What I had been is still clear to my brother. It is a picture whose lines have been redrawn so often, retracing identical successes year after year, that it has become etched in his memory. He never saw those lines erased during my years in the minor leagues and then somehow redrawn, without his knowledge, until what they defined when I was released by the Braves in 1962 was something unrecognizable to him. That was why he urged me to make a comeback so soon after I had left baseball. He would not accept the fact that I had lost it all in only four years. It would take only a little practice, he said. We could work out on his lunch hour. He would have me throwing like my old self again. That was the phrase he used: throwing like my old self. Then, when I was ready, he would pick some Sunday afternoon and some team in the Senior City League, and would inform the newspapers and the scouts he knew that I would pitch that day. And after the game, after I had struck out 13 or 14 batters, the scouts would be only too eager to sign me again. "Maybe even another bonus," my brother said, only half-kidding. "But smaller, naturally."

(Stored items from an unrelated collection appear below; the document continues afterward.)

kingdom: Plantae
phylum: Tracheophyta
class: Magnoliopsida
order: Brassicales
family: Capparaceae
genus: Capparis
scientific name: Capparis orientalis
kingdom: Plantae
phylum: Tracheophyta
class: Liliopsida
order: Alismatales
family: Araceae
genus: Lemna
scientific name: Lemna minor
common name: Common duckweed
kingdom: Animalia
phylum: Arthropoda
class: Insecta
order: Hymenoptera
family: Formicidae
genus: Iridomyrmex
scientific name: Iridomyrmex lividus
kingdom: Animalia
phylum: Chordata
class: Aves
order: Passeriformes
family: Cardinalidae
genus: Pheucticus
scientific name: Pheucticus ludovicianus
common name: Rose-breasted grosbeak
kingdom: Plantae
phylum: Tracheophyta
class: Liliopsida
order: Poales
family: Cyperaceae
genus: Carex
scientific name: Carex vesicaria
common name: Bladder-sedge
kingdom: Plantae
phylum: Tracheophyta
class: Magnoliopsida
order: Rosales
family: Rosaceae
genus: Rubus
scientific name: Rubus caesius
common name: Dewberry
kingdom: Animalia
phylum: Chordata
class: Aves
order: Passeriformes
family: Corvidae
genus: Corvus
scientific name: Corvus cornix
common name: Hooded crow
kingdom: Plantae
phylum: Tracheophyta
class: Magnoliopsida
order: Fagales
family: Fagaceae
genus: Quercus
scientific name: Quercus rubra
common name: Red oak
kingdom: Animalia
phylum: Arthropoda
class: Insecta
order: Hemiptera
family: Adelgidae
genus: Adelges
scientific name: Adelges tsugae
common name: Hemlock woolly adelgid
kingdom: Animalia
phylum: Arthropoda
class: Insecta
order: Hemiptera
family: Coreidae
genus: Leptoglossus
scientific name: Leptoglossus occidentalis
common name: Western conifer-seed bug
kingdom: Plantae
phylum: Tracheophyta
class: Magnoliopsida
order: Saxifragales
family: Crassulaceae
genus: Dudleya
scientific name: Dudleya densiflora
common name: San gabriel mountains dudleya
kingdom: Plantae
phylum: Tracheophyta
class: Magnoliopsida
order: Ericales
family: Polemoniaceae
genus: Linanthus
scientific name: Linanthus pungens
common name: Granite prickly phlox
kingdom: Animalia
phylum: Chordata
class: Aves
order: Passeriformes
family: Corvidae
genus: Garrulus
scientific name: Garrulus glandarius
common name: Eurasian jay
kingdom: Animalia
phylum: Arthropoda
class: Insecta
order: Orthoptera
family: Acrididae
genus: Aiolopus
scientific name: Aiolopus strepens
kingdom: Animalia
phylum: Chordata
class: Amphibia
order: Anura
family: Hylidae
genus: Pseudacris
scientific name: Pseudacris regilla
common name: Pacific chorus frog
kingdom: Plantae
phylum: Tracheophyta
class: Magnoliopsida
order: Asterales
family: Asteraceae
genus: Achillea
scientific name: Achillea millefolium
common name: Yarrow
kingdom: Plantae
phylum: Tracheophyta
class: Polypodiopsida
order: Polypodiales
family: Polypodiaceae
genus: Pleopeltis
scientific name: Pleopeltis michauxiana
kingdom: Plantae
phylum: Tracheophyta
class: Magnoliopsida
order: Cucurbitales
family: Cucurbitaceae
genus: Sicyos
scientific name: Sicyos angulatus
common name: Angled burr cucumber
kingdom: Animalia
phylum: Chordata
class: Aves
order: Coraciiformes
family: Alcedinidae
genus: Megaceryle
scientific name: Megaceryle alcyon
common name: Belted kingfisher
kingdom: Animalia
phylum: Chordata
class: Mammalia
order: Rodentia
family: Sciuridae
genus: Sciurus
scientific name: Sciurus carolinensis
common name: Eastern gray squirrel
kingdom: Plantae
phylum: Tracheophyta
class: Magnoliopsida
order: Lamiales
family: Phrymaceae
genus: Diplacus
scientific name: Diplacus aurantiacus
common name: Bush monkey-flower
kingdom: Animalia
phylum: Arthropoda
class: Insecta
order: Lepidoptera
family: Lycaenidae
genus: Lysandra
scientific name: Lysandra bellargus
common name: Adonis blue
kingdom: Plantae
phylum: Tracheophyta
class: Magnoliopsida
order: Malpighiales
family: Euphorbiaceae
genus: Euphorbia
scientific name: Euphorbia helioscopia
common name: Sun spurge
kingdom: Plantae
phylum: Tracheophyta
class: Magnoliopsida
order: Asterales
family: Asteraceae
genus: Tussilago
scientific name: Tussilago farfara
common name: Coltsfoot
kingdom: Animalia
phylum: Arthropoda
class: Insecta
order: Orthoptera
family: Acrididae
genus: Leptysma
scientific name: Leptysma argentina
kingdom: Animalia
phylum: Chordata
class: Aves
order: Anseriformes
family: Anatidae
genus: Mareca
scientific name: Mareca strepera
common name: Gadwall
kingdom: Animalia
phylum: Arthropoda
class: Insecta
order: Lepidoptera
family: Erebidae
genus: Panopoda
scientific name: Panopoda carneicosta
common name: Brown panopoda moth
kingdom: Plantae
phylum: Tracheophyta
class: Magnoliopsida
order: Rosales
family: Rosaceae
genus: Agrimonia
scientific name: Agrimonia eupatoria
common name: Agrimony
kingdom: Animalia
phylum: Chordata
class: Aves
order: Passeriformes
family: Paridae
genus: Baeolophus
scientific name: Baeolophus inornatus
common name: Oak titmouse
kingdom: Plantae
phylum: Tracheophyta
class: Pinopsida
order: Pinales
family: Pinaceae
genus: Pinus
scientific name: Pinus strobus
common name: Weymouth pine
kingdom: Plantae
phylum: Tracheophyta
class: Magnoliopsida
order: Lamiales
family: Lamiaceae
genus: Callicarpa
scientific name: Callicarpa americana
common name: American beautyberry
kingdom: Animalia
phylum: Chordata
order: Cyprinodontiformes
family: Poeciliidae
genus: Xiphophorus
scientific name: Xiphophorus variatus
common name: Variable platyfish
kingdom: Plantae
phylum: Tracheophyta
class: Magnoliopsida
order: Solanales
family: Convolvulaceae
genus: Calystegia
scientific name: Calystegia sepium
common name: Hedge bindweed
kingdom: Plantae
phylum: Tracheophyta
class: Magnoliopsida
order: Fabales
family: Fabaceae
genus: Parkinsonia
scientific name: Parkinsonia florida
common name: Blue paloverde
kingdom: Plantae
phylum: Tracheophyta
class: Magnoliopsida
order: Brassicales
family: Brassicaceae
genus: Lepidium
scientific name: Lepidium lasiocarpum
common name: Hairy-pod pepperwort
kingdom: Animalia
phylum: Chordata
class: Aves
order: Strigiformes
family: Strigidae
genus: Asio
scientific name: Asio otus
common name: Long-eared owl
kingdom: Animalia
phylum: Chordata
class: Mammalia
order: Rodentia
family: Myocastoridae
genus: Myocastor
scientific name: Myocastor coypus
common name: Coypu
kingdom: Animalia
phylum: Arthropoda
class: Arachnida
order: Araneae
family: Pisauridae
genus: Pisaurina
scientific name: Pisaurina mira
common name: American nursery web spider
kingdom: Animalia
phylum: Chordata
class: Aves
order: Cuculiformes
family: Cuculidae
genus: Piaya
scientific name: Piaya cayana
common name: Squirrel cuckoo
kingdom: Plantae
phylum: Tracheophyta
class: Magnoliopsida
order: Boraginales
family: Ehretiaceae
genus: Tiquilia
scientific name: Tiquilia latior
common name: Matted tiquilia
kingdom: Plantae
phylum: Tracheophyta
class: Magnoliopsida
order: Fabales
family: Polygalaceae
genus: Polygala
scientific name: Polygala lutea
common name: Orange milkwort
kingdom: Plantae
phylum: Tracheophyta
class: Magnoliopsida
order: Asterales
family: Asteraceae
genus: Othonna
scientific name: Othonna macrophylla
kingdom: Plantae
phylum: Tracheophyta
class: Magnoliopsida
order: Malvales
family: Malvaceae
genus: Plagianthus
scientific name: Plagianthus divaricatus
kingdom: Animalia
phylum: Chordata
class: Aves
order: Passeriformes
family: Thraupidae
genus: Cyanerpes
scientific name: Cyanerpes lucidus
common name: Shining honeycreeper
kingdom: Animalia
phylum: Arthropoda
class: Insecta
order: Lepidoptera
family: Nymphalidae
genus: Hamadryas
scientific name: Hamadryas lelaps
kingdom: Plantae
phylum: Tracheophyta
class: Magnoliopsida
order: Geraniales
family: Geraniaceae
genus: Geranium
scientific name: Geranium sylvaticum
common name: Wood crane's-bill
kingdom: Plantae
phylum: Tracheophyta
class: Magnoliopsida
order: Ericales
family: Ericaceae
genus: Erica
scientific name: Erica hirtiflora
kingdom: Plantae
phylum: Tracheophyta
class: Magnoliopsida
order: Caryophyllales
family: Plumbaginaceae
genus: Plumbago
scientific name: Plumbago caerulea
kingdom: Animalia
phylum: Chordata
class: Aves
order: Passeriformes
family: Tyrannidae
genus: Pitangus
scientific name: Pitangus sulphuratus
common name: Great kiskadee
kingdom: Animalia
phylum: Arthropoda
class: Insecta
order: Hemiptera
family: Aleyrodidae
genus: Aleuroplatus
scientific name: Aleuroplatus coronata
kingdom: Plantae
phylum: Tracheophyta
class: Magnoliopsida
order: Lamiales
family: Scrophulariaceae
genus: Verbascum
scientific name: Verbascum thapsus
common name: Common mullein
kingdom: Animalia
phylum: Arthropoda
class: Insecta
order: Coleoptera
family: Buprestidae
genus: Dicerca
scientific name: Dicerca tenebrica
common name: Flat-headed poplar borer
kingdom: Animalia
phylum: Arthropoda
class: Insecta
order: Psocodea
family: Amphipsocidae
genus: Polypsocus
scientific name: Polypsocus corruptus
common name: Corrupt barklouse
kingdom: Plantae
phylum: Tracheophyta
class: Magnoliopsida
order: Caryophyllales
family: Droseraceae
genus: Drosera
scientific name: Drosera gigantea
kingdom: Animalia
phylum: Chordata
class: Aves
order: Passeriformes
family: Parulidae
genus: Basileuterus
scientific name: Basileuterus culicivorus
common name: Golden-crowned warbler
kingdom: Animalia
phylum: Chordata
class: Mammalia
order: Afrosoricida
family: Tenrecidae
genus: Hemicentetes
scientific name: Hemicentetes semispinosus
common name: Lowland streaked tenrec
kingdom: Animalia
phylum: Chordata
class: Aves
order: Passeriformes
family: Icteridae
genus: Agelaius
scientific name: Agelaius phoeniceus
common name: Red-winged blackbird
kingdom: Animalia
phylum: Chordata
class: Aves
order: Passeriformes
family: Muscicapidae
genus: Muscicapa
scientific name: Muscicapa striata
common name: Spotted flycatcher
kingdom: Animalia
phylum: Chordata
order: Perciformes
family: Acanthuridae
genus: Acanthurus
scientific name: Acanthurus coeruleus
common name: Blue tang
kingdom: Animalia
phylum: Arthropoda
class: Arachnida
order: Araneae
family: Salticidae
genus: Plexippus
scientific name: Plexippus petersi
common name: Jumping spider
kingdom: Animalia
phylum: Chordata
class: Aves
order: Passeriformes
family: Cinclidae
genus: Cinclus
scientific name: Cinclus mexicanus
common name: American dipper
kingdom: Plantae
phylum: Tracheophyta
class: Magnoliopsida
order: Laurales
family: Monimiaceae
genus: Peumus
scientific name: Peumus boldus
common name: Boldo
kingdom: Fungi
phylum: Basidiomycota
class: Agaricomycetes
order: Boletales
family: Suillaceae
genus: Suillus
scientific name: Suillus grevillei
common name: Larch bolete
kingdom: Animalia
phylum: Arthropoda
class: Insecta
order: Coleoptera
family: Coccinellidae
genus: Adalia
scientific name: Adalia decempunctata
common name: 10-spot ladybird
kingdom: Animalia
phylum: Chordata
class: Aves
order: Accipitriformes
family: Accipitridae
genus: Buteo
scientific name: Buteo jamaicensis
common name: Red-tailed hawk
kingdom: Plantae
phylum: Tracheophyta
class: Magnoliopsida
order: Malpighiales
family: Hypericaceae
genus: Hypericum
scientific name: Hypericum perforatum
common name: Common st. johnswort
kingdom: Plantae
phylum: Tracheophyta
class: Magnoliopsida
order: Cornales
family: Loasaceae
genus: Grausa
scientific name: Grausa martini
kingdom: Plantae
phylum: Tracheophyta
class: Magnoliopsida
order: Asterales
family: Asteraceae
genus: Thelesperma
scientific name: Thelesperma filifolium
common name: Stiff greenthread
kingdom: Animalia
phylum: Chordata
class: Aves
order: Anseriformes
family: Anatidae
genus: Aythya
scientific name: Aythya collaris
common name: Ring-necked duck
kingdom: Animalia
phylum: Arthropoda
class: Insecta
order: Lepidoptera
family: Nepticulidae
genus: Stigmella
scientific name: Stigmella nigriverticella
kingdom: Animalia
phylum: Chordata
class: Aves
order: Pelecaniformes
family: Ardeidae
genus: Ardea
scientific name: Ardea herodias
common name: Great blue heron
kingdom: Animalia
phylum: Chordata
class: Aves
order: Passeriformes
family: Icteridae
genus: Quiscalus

The high school field where we threw was always deserted at noon. I would arrive first, to claim the field, then wait for George. I passed those agonizing minutes pacing from the pitcher's mound and back again, praying that no one else would show up, would intrude on this routine, our ritual, wishing my brother would hurry so we could get it over with and I could flee. He would then pull up in his new air-conditioned car. A successful lawyer now, approaching forty, with a touch of gray in his wiry hair, which he still wore in a crew cut. He had fleshed out a lot and was no longer gangling. Still, he was six feet, four inches tall and very sturdy looking. Unbreakable is the word that perhaps best described him, still describes him. He played sports mechanically, as if by memory but not instinct. He moved stiffly, his back a poker that seemed incapable of bending. He seemed incapable of bending, of ever breaking — as I had in the minor leagues. (His argument for my attempting this comeback was brief, "You aren't going to quit, are you?") He wore dark-rimmed glasses and a snazzy bow tie. He would take off his jacket, some Scottish plaid from the racks of J. Press in New Haven, and fold it neatly over a bench. Then he would roll up the sleeves of his shirt. Very carefully, fold after even fold, past his elbows, that same white, button-down shirt, the gesture suddenly calming me, reassuring me. Then we would begin throwing as we had so many times before.